In Jamaican political history, the violence pales, particularly when compared to the 1980 campaign when more than 700 deaths were recorded. But campaigns since then had calmed considerably, and Patterson and his chief rival, former Prime Minister Edward Seaga, had signed an agreement pledging to avoid violence in this year's effort.
The campaign, which pits the incumbent ruling People's National Party against Seaga's Jamaica Labor Party, also has been marred by racist and anti-foreign rhetoric and charges of political and personal corruption.
Supporters of Seaga, who was born in the United States of mixed ethnic ancestry, have accused Patterson of trying to take advantage of those facts in this nation of overwhelmingly black population by adopting campaign songs such as "To Be Young, Gifted and Black" and "My Leader Born Ya"--Creole for "born here."
Patterson denies the accusations, saying that the songs are just attractive music and pointing out that his political mentor, former Prime Minister Michael Manley, is light-skinned.
The campaign has centered more on personalities than issues because both parties now share a moderately conservative, free-market economic view.
Seaga, who is considered autocratic and arrogant, has hit hardest on charges that Patterson and his party have been inept and corrupt. Patterson answers by arguing that his People's National Party is more responsive to popular needs and has a more modern, businesslike approach to government.
The latest public opinion polls indicate that the People's National Party will win, although with a smaller margin than it won in 1989 when the party took 45 of the 60 seats in the lower house of Parliament. One survey gives Patterson and his party 43 sure seats, against only 11 for Seaga's Jamaica Labor Party. Another forecasts 40 seats for Patterson's side, 20 for Seaga's.
History favors the People's National Party. Since full democratic voting began in 1944, no party has lost a bid for reelection after winning a first term.
Patterson was named prime minister a year ago when Manley, his party's longtime leader, retired after having led the party to victory in 1989.
Today's voting marks the first time since 1944 that the party has not had either Manley or his father, Norman, who founded it, at its head.
If Seaga, who was prime minister from 1980 to 1989, is defeated as the polls predict, he is likely to retire, his associates said. With Manley gone, his retirement would end a decades-long domination of national politics by the country's two most prominent politicians.
In his year in office, Patterson has accelerated the move already begun by Manley in a more conservative, free-market direction and away from the radical leftist economic policies that defined the People's National Party in the past.
Seaga, 63, also has shifted away from his radical leftist days, when he supported Cuba's Fidel Castro and argued for a nationalistic, government-interventionist policy.
"With Manley's retirement and the demise of Seaga, we are seeing an end to an era," said one political expert. "Patterson may be 57, but he represents a new generation."
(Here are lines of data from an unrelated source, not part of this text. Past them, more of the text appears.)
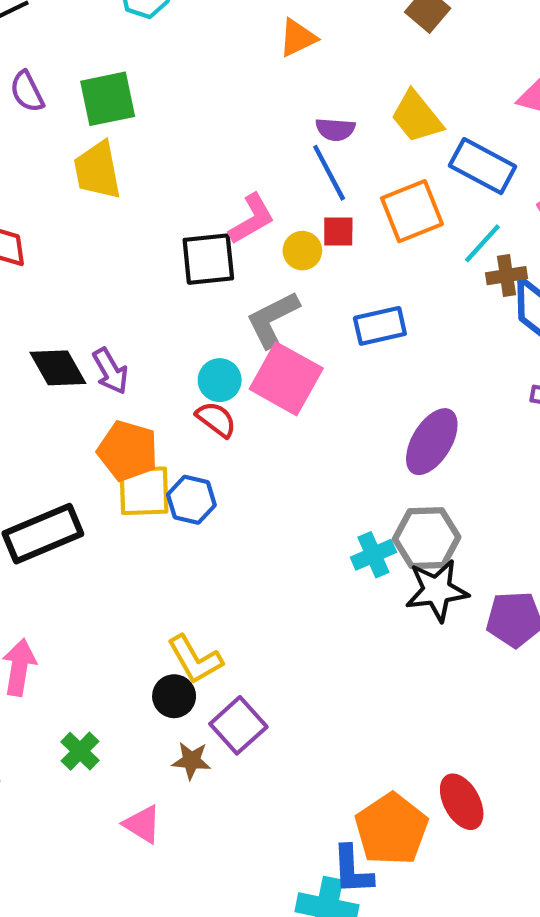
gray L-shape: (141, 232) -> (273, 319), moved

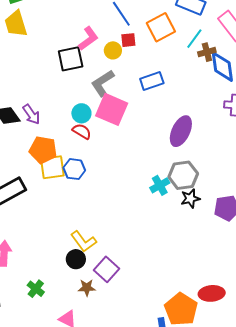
black star: (437, 590) -> (190, 199), size x0.7
red ellipse: (462, 802) -> (212, 293), turned -60

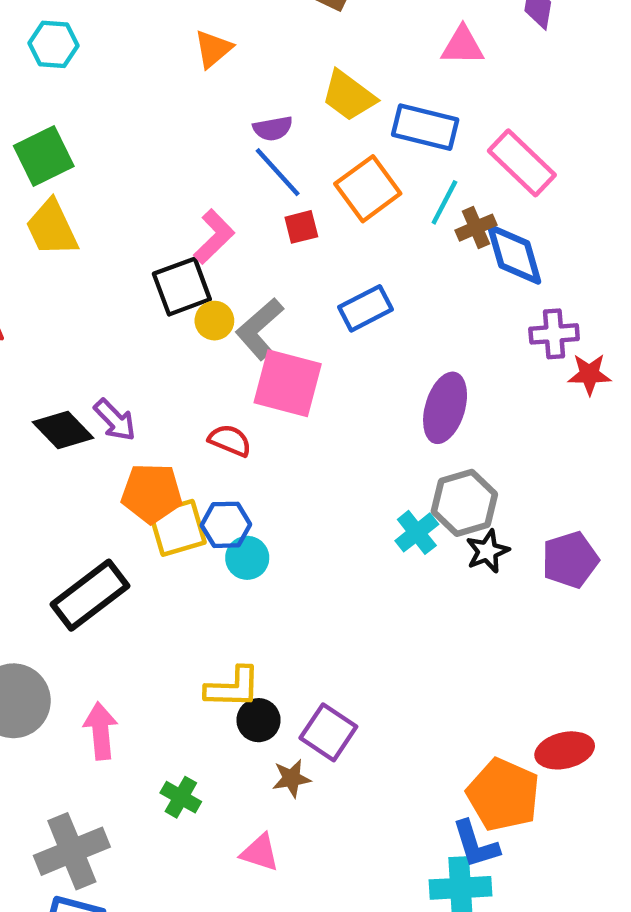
yellow circle: (113, 50) -> (214, 321), moved
cyan circle: (81, 113) -> (247, 558), moved
yellow L-shape: (84, 241) -> (233, 688), moved, turned -44

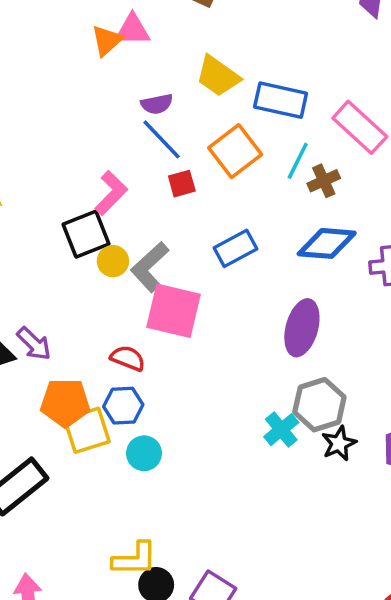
pink triangle: (463, 46) -> (133, 30), moved
blue diamond: (514, 254) -> (327, 243), moved, turned -68
blue hexagon: (226, 525) -> (123, 406), moved

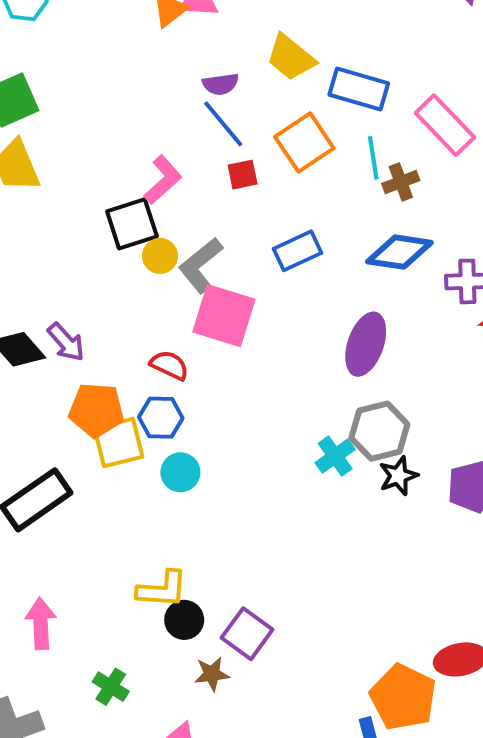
cyan line: (298, 161) -> (373, 158), turned -39

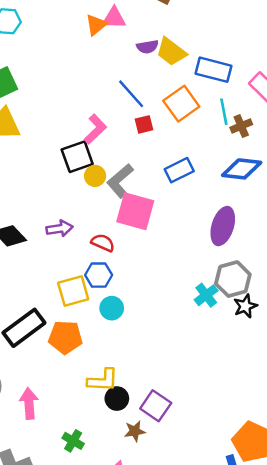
purple semicircle: (221, 84) -> (147, 47), moved
purple arrow: (66, 342) -> (60, 229), moved, turned -55
orange pentagon: (96, 410) -> (65, 337), moved

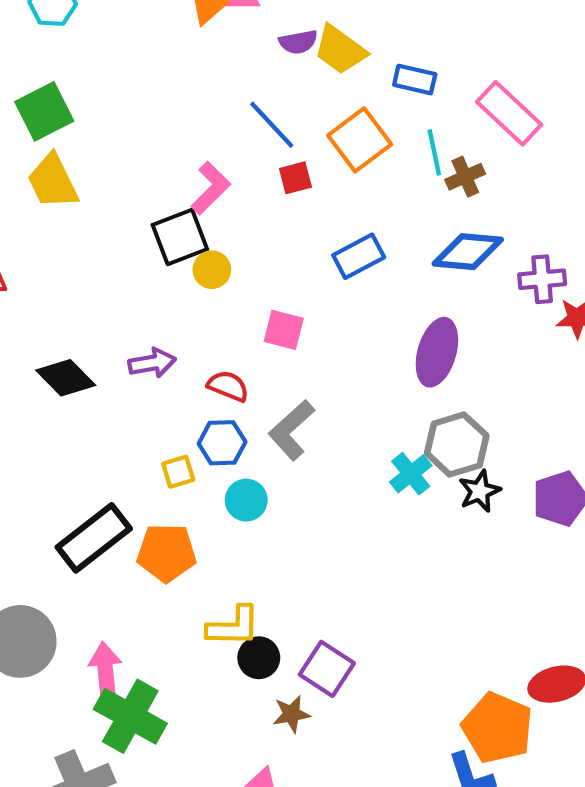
blue rectangle: (214, 70) -> (415, 80), size x0.7
gray L-shape: (120, 181) -> (291, 430), moved
pink square: (135, 211) -> (284, 330), size x0.6
yellow square: (73, 291) -> (178, 472), size x0.6
green cross: (73, 441) -> (130, 716), moved, size x1.8

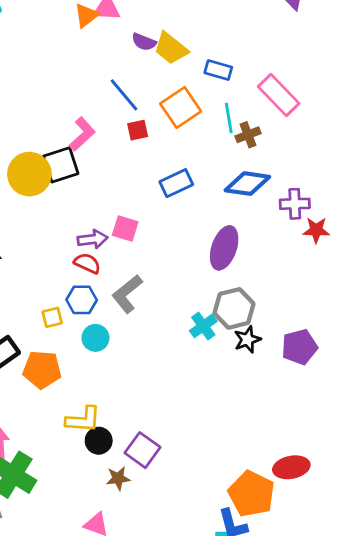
purple semicircle: (298, 42) -> (144, 42), turned 30
yellow circle: (212, 270) -> (29, 174), moved, size x1.8
purple arrow: (152, 363) -> (93, 239), moved

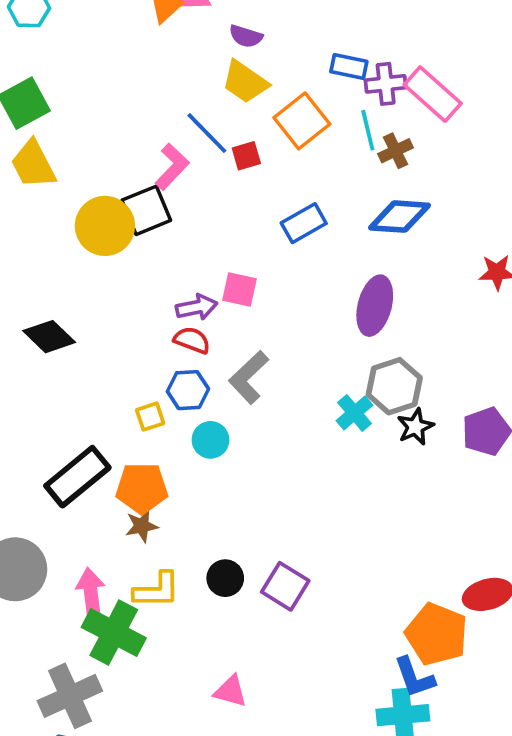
yellow trapezoid: (171, 48) -> (245, 82), moved
blue line: (124, 95) -> (207, 133), moved
purple cross: (295, 204) -> (386, 84), moved
yellow L-shape: (83, 420) -> (157, 590), moved
brown star: (118, 478) -> (142, 526), moved

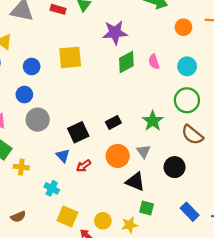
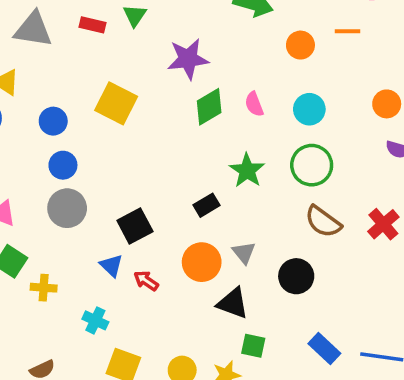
yellow square: (70, 57) -> (116, 103), turned 35
blue circle: (24, 95) -> (63, 165), moved
green star: (153, 121) -> (247, 170), moved
black rectangle: (113, 122) -> (206, 205), moved
red arrow: (84, 166) -> (146, 281), turned 72

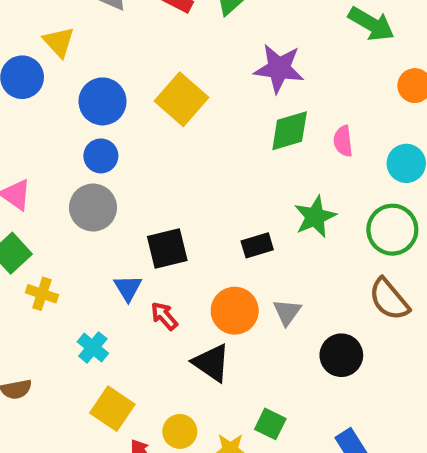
blue circle: (53, 121) -> (103, 101), size x1.4
black triangle: (233, 303) -> (211, 363), moved

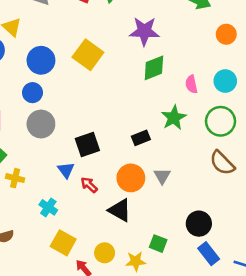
pink semicircle: (343, 141) -> (191, 84), moved
blue circle: (101, 156) -> (32, 93), moved
black circle: (341, 355) -> (199, 224), moved

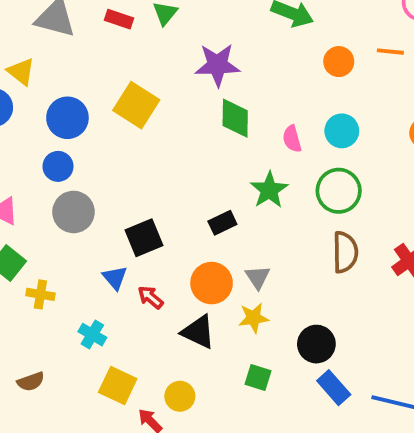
green diamond: (154, 68) -> (235, 118), turned -64
brown semicircle: (222, 163) -> (345, 252), turned -132
yellow star: (136, 261) -> (254, 318), moved

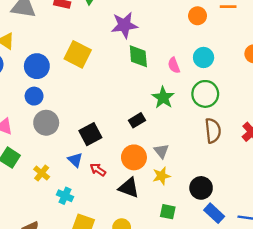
yellow cross: (40, 294) -> (42, 173), moved, turned 35

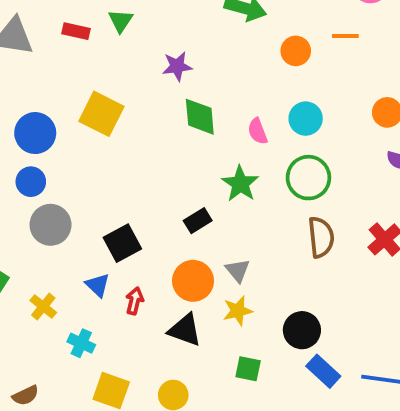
purple star: (124, 25) -> (177, 66), size x0.7
red arrow: (98, 170) -> (135, 301), turned 70

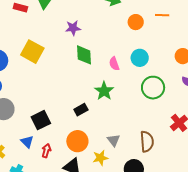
green circle: (308, 178) -> (153, 88), moved
brown semicircle: (321, 237) -> (147, 142), moved
gray triangle: (238, 270) -> (114, 140), moved

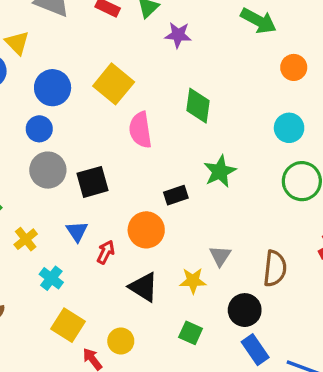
purple star: (73, 28) -> (178, 35), moved
pink semicircle: (114, 64) -> (140, 130), moved, size x1.5
black square: (41, 120) -> (93, 182), moved
orange circle: (77, 141) -> (146, 230), moved

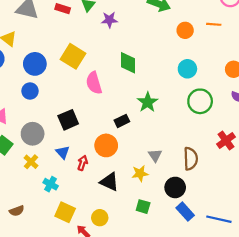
gray circle: (48, 170) -> (33, 134), moved

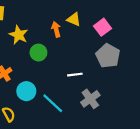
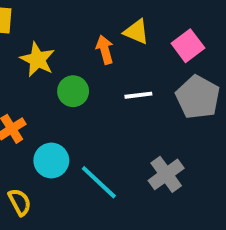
white line: (75, 75) -> (138, 95), moved

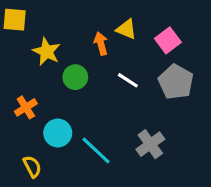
white line: (138, 95) -> (128, 80), turned 40

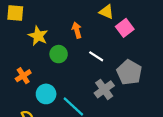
yellow triangle: (126, 29) -> (106, 12), moved
gray pentagon: (176, 82) -> (129, 72), moved
gray cross: (150, 144) -> (104, 89), moved

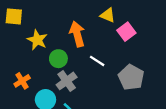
orange arrow: (77, 30) -> (77, 34), size x1.5
gray cross: (104, 89) -> (67, 81), moved

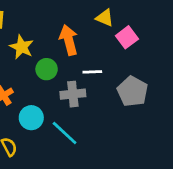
white line: (97, 61) -> (92, 72), turned -35
gray cross: (67, 81) -> (73, 94), moved, turned 30

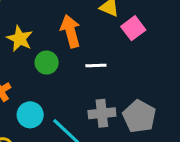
gray pentagon: (132, 91) -> (139, 116), moved
gray cross: (73, 94) -> (102, 113), moved

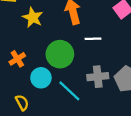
green circle: (47, 63) -> (60, 54), moved, size x1.5

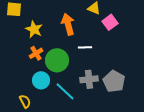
orange cross: (17, 59) -> (36, 53), moved

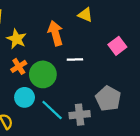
pink square: (110, 22) -> (117, 46), moved
gray cross: (89, 79) -> (80, 115), moved

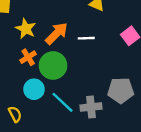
orange arrow: (55, 33) -> (57, 33), moved, turned 60
white line: (75, 60) -> (86, 38), moved
gray pentagon: (108, 99) -> (121, 90), turned -30

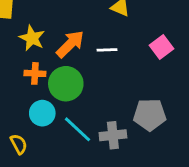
orange cross: (28, 57) -> (35, 73), turned 35

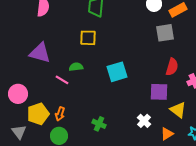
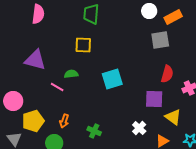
orange arrow: (60, 114) -> (64, 121), moved

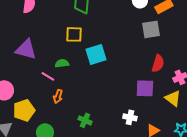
cyan square: (112, 79) -> (96, 54), moved
yellow triangle: (173, 117) -> (173, 98), moved
orange arrow: (64, 121) -> (58, 96), moved
white cross: (139, 128) -> (130, 117), turned -32

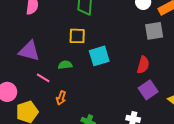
red semicircle: (158, 63) -> (143, 65), moved
pink line: (48, 76) -> (43, 78), moved
purple square: (145, 88) -> (148, 90), turned -36

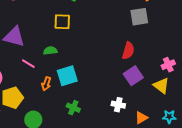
cyan square: (99, 56) -> (67, 76), moved

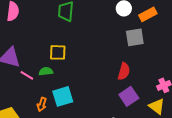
yellow square: (62, 22) -> (58, 52), moved
pink line: (28, 64) -> (27, 75), moved

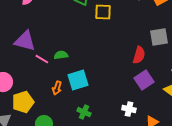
gray square: (135, 37) -> (159, 37), moved
yellow square: (58, 52) -> (103, 12), moved

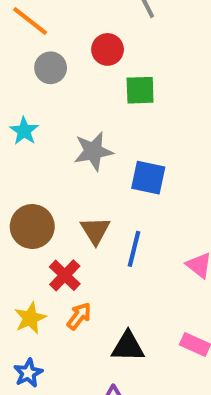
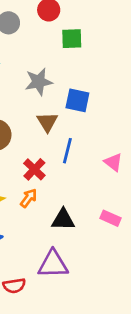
brown triangle: (95, 231) -> (47, 122), moved
red cross: (65, 275) -> (34, 169), moved

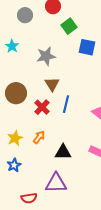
green square: (72, 39) -> (69, 26), turned -35
blue square: (77, 100) -> (87, 47), moved
red cross: (34, 169) -> (42, 107), moved

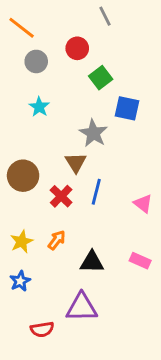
cyan star: (12, 46) -> (39, 107), moved
gray star: (46, 56) -> (93, 133), moved, turned -30

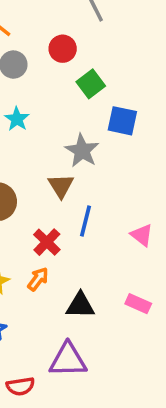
red cross: (61, 196) -> (47, 242), moved

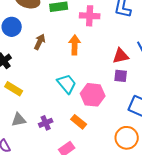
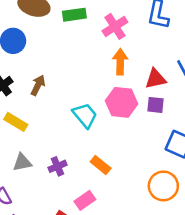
pink cross: (90, 16) -> (115, 26), turned -36
brown arrow: (40, 42) -> (38, 85), moved
orange arrow: (75, 45) -> (120, 62), moved
pink hexagon: (93, 95) -> (122, 102), moved

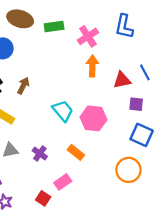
pink hexagon: (122, 102) -> (93, 118), moved
purple square: (155, 105) -> (136, 104), moved
purple cross: (57, 166) -> (40, 153), turned -32

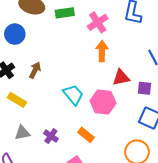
red triangle: (122, 80) -> (121, 78), moved

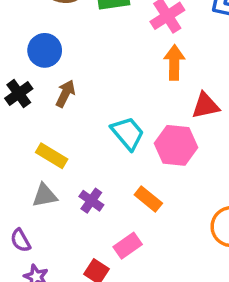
blue circle: (15, 34) -> (45, 50), moved
yellow rectangle: (17, 100) -> (52, 156), moved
Today's election may indeed mark a new phase in Jamaican politics, but the return to violence troubles many people.
"Several breaches of the peace . . . indicate a cavalier and callous indifference by supporters of the major parties" to calls for electoral peace, declared Justice James Kerr, head of a commission to ensure campaign fairness, in a statement released Saturday. "The unchecked growth of antagonism between members of the two major parties has resulted in this alarming state of affairs."
Kerr's call for peace had little immediate effect. Four people were killed in the hours after he issued his plea, including three Jamaica Labor Party campaign workers and one Electoral Commission official.
There also is concern that the short campaign has left election officials unprepared for today's voting. Of the 1.1 million eligible voters, about 75,000 names have been mistakenly dropped from the rolls.